Can Okinawa be the “catalyst” for peace in East Asia?
ARASAKI Moriteru (Translated by LIN Chia-Hsuan and TAKAHASHI Shinnosuke)
ABSTRACT Starting with the introduction of pressing issues faced by the “deplore war and advocate peace” anti-base movement in Okinawa, the essay further present its context in Okinawa’s history since the Second World War as well as earlier stages so as to present What Okinawa is—a historically and culturally unique place which both is and is not Japan. This essay goes on to propose the idea of “sphere of living” as a perspective going beyond national boundary, in the hope to acquire a historical understanding as well as the vision for a future in which people can co-exist with each other.

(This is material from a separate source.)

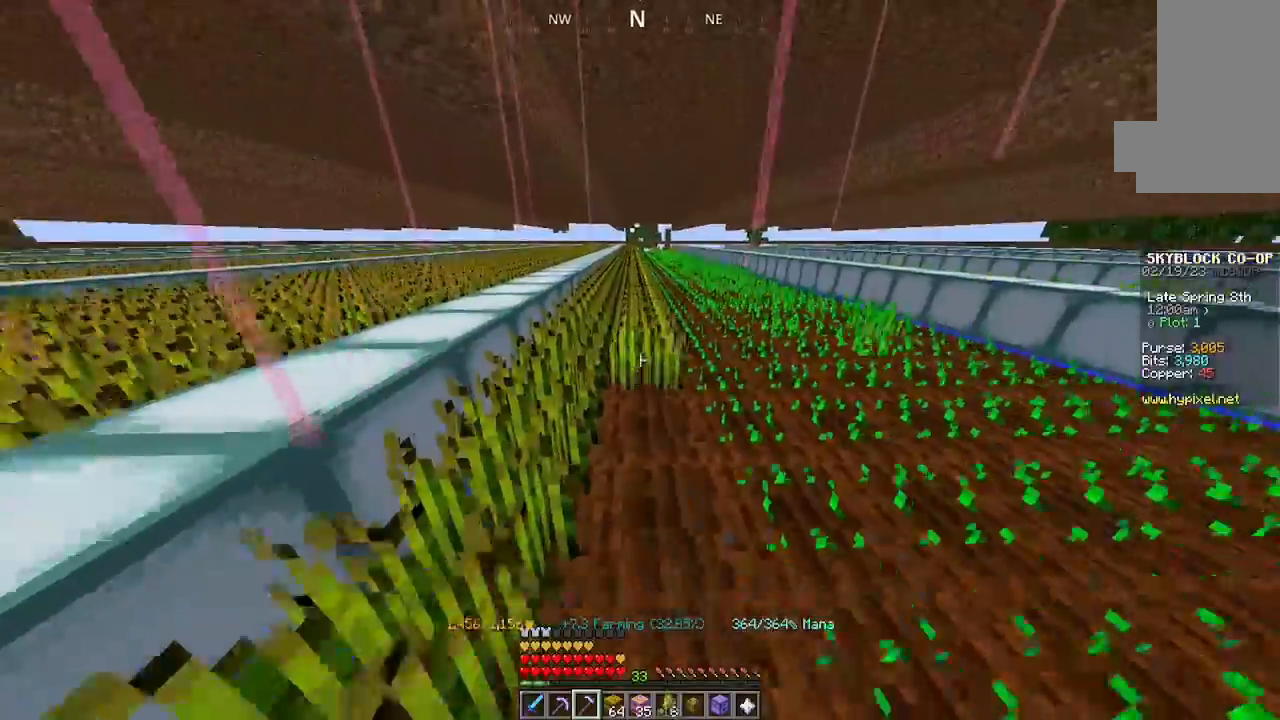
{"keys": ["w"], "mouse": ["left"], "events": []}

Keywords: US military bases, anti-base movement, Japan-US Security Treaty, sphere of living
Author’s biography
Professor ARASAKI Moriteru [新崎盛暉], born into an Okinawan family in Tokyo, 1936, is Professor Emeritus at Okinawa University. He has been known in Japan not only as a distinguished historian of Okinawa, but also a long-time organizer of people’s movement in Okinawa. Since he was a researcher at Okinawa Resource Center (Tokyo) in the early 1960s, he has been writing about people’s movement in Okinawa under US military rule till today. The books he authored includes Okinawa Contemporary History: a Series ([沖縄同時代史], 10 Vols, 1992-2004). He has organized many groups to support people’s movements, among them are: Hitotsubo Hansen Jinushi (support group for anti-war land owners against military base), Heiwa Shimin Renraku Kai (Okinawan People’s Coalition for Peace), and so on. He is also the founding editor of Keshi-Kaji, an Okinawa based quarterly. He worked as a chancellor of Okinawa University twice in the 1980s and 1990s, and a chief director of trustees in the 2000s. In 2007, he received the Japan Association for Peace Studies Award.